Luoghi dell' Infinito > Luigi Caccia Domininioni, chiese come paesaggi

Luigi Caccia Domininioni, chiese come paesaggi

Intervista al grande architetto, scomparso nel novembre scorso, tra i più attenti costruttori di edifici per il culto del Novecento

​Luigi Caccia Dominioni (Milano, 7 dicembre 1913 - Milano, 13 novembre 2016), architetto, è stato, con personalità quali Ignazio Gardella e i fratelli Castiglioni, tra le figure più rappresentative dell’architettura e del design del secondo dopoguerra a Milano. Col marchio Azucena, Caccia Dominioni ha prodotto sedie, tavoli, poltrone, complementi di arredo che restano tra i fiori all’occhiello del design italiano. Ma senza dubbio è nell’ambito dell’architettura delle chiese che ha ideato le opere più intense e significative.
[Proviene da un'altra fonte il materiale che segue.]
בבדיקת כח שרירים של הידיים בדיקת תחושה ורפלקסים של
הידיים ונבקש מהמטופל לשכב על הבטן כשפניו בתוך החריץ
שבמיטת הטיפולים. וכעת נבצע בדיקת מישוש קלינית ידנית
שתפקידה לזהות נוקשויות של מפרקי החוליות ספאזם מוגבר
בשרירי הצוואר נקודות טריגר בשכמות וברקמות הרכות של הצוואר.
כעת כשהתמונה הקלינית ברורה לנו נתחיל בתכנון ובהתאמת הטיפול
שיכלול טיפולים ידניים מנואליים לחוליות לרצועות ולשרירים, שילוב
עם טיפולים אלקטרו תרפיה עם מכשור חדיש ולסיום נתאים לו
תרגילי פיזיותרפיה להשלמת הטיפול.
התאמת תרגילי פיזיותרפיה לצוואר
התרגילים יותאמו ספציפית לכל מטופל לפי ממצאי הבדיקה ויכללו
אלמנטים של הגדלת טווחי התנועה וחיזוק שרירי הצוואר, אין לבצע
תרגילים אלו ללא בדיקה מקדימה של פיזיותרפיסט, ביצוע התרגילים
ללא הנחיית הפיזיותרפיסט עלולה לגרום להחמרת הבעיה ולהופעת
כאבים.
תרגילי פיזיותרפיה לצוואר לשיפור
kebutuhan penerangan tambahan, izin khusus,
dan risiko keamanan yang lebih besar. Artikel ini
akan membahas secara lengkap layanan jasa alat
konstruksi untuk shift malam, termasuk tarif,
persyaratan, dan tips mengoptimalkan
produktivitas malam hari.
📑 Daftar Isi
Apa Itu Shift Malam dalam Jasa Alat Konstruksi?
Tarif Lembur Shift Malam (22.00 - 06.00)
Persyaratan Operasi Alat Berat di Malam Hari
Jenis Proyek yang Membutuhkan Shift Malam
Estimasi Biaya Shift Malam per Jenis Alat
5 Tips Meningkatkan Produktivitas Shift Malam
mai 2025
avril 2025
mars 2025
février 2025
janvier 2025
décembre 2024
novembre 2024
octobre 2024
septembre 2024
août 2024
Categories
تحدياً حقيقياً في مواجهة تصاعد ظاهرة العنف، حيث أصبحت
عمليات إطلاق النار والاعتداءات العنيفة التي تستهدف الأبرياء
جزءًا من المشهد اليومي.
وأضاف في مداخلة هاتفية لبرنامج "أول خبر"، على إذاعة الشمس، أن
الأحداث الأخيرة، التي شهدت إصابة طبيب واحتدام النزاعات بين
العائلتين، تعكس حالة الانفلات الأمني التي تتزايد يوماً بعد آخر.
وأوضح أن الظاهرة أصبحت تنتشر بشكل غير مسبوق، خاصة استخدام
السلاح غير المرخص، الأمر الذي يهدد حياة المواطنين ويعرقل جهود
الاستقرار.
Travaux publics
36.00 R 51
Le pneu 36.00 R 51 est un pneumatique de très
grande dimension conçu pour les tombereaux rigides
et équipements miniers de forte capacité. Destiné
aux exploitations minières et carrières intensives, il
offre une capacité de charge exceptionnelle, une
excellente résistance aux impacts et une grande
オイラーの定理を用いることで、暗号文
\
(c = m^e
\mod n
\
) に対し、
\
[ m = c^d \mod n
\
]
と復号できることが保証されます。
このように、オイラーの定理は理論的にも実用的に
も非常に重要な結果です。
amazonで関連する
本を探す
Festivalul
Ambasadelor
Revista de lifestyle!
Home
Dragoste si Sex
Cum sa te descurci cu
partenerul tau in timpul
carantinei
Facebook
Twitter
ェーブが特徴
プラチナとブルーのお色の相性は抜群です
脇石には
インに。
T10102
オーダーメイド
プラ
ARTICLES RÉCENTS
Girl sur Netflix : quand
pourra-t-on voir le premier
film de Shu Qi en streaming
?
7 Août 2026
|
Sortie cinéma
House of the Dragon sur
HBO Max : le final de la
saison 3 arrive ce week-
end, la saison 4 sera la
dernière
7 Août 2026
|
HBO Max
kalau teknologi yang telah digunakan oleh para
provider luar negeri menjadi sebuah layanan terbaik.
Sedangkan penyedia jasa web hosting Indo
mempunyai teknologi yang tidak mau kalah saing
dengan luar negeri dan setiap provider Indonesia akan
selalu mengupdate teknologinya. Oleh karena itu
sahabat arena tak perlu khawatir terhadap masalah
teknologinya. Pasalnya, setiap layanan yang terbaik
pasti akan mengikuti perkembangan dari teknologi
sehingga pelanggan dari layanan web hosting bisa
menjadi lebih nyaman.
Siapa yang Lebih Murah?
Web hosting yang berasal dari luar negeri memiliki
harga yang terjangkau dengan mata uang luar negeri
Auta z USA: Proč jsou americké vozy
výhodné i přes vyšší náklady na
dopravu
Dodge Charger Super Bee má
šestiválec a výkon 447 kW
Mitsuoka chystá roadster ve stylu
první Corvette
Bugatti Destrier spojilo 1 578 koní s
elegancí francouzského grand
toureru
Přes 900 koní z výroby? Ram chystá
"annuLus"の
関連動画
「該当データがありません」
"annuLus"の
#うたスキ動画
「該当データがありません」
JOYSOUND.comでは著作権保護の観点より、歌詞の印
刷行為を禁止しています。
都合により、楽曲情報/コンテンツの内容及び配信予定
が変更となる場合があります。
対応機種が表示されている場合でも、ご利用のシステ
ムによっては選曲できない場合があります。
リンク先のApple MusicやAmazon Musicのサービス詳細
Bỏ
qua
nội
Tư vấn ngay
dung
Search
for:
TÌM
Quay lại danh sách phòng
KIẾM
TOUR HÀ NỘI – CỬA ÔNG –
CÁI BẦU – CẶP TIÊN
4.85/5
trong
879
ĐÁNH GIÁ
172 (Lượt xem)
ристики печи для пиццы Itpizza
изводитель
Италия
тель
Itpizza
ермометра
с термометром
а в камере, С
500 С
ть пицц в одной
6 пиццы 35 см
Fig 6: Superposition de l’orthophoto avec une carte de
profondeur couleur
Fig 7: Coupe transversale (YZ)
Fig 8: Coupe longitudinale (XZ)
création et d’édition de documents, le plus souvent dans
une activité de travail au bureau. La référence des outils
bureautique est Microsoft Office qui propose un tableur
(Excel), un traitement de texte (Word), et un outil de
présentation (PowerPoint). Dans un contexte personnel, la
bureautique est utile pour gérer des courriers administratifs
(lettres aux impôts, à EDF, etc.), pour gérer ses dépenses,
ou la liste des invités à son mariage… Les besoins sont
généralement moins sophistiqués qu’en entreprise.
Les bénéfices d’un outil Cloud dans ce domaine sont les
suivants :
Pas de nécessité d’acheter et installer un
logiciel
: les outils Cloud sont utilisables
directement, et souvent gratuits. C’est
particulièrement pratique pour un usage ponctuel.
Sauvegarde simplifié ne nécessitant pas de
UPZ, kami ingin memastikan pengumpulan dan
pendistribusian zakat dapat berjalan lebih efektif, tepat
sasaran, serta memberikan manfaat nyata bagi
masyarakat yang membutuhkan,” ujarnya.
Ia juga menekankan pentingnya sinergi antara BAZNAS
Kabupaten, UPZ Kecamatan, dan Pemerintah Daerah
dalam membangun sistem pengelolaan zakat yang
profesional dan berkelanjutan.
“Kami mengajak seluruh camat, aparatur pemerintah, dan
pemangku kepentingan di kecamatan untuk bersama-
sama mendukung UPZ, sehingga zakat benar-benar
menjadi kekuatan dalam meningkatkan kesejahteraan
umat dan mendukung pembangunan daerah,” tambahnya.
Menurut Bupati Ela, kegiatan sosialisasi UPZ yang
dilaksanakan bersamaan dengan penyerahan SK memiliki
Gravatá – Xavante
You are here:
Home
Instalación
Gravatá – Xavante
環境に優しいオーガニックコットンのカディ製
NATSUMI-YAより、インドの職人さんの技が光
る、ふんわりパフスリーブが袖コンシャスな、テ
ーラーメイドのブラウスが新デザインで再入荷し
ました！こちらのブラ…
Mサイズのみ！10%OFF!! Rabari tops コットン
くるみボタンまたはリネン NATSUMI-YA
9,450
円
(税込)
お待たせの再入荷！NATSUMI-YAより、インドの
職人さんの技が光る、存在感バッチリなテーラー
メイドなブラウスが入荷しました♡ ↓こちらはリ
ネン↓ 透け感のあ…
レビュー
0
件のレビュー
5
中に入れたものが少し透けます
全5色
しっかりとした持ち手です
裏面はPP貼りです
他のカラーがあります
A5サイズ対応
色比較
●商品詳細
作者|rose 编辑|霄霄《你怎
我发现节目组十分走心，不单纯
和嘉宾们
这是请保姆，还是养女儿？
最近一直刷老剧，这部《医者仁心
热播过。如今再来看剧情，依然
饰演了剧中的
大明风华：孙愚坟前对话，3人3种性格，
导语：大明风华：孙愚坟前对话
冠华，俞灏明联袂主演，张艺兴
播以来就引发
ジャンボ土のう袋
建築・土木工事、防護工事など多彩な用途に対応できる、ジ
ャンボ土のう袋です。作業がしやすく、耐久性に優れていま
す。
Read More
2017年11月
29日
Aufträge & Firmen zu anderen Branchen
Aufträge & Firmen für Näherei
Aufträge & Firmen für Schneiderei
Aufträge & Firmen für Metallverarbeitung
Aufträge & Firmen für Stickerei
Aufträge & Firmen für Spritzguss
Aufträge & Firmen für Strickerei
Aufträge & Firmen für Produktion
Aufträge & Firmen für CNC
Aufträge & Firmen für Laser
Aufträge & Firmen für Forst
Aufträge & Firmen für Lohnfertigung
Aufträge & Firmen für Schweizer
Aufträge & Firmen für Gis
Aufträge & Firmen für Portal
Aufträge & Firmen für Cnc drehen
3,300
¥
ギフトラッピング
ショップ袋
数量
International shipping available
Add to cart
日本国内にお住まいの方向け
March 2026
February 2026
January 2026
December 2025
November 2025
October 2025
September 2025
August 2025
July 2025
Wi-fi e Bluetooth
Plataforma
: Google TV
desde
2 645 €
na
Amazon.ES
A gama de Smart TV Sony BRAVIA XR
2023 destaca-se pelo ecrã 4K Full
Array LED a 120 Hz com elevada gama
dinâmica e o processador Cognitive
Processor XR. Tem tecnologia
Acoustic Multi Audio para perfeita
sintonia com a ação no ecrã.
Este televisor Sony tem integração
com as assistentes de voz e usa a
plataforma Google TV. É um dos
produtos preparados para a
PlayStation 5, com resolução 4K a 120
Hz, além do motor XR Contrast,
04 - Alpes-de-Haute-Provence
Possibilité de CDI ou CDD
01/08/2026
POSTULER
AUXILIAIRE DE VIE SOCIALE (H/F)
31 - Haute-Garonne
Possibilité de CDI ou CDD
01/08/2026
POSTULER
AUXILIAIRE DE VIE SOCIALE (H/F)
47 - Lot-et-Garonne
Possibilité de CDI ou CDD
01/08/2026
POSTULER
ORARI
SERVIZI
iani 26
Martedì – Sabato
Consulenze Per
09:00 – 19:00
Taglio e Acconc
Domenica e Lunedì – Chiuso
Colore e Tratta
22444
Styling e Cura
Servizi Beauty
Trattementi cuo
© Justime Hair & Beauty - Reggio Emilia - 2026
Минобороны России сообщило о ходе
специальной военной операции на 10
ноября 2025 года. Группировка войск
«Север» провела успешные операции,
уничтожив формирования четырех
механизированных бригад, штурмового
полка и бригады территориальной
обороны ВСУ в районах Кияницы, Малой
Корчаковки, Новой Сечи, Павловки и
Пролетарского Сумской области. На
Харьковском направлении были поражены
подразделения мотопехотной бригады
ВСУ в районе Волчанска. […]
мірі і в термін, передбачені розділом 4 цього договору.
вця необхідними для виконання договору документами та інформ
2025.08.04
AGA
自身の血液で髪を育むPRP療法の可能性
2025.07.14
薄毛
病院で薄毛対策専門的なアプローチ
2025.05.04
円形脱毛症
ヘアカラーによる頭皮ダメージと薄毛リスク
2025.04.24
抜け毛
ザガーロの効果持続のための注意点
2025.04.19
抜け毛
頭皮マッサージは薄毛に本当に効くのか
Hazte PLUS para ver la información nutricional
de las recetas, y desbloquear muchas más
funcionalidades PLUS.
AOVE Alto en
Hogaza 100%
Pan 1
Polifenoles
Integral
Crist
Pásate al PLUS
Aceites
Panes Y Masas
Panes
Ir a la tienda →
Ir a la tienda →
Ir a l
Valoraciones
Questa intervista, inedita, è stata realizzata il 24 marzo 2016 nella sua casa milanese.
Architetto, nel corso della sua lunga carriera ha progettato molte chiese. Che cosa rappresenta per lei questo tema particolare?
Vivo a Milano, davanti alla basilica di Sant’Ambrogio, una delle più belle chiese della città. Ne ho osservato l’architettura sin da quand’ero bambino, sono cresciuto avendola davanti agli occhi. Per me la chiesa è un po’ come una porta sul mondo. O come un mondo che sta un po’ fuori da questo mondo nostro: c’è il quadriportico col sagrato poi la facciata, e poi la chiesa. Ed è un brano di paesaggio che diviene anche luogo di culto. Il progetto della chiesa è inteso come momento qualificante per lo spazio urbano, perché qui si riconosce la comunità nel nome della pace e della condivisione. E, poiché la bellezza sorge là dove l’edificio aiuta a sentirsi a proprio agio, si richiede che la chiesa sia anzitutto accogliente.
Qual è il luogo da cui comincia a dar forma al progetto, quando si tratta di un edificio sacro?
L’altare. Il progetto della chiesa nasce dal centro dello spazio per la celebrazione e da lì si irraggia tutto intorno per definire il complesso architettonico nella sua totalità, sino alle facciate e al rapporto con l’ambiente circostante. La chiesa è prima di tutto il luogo dove si riunisce l’assemblea, e l’altare è il luogo attorno al quale ci si raccoglie. Bisogna partire da lì e poi andare verso l’esterno.
Alcuni dei suoi altari sono ricurvi, per esempio nella chiesa di Arenzano: è un fatto inconsueto, come mai ha compiuto questa scelta?
Perché tra altare e fedeli si stabilisca un rapporto frontale, dovunque essi si trovino. E nella chiesa di Arenzano, come anche in quella di Morbegno, l’assemblea si dispone a ventaglio, in modo avvolgente, non solamente in una direzione. Con la forma ricurva si ottiene una frontalità diretta, rivolta verso tutti coloro che stanno a raggiera attorno all’altare. Se il progetto comincia dal centro focale della celebrazione, poi deve tenere conto di quanto l’attornia. Anche dei percorsi di avvicinamento alla chiesa per esempio, o del panorama circostante. È quindi importante che di fronte alla facciata vi sia una piazza, perché non sarebbe appropriato passare dalla strada direttamente nell’aula liturgica: ci vuole uno spazio intermedio, che funga anche da luogo introduttivo. Per questo nella chiesa di San Giorgio a Settimo Milanese abbiamo anche disegnato le strisce sulla pavimentazione del sagrato: aiutano chi arriva a indirizzarsi verso la chiesa. Mentre il grande timpano vetrato insieme con la rientranza del portale intende dimostrare che questa è proprio una chiesa, e si richiama alle architetture storiche.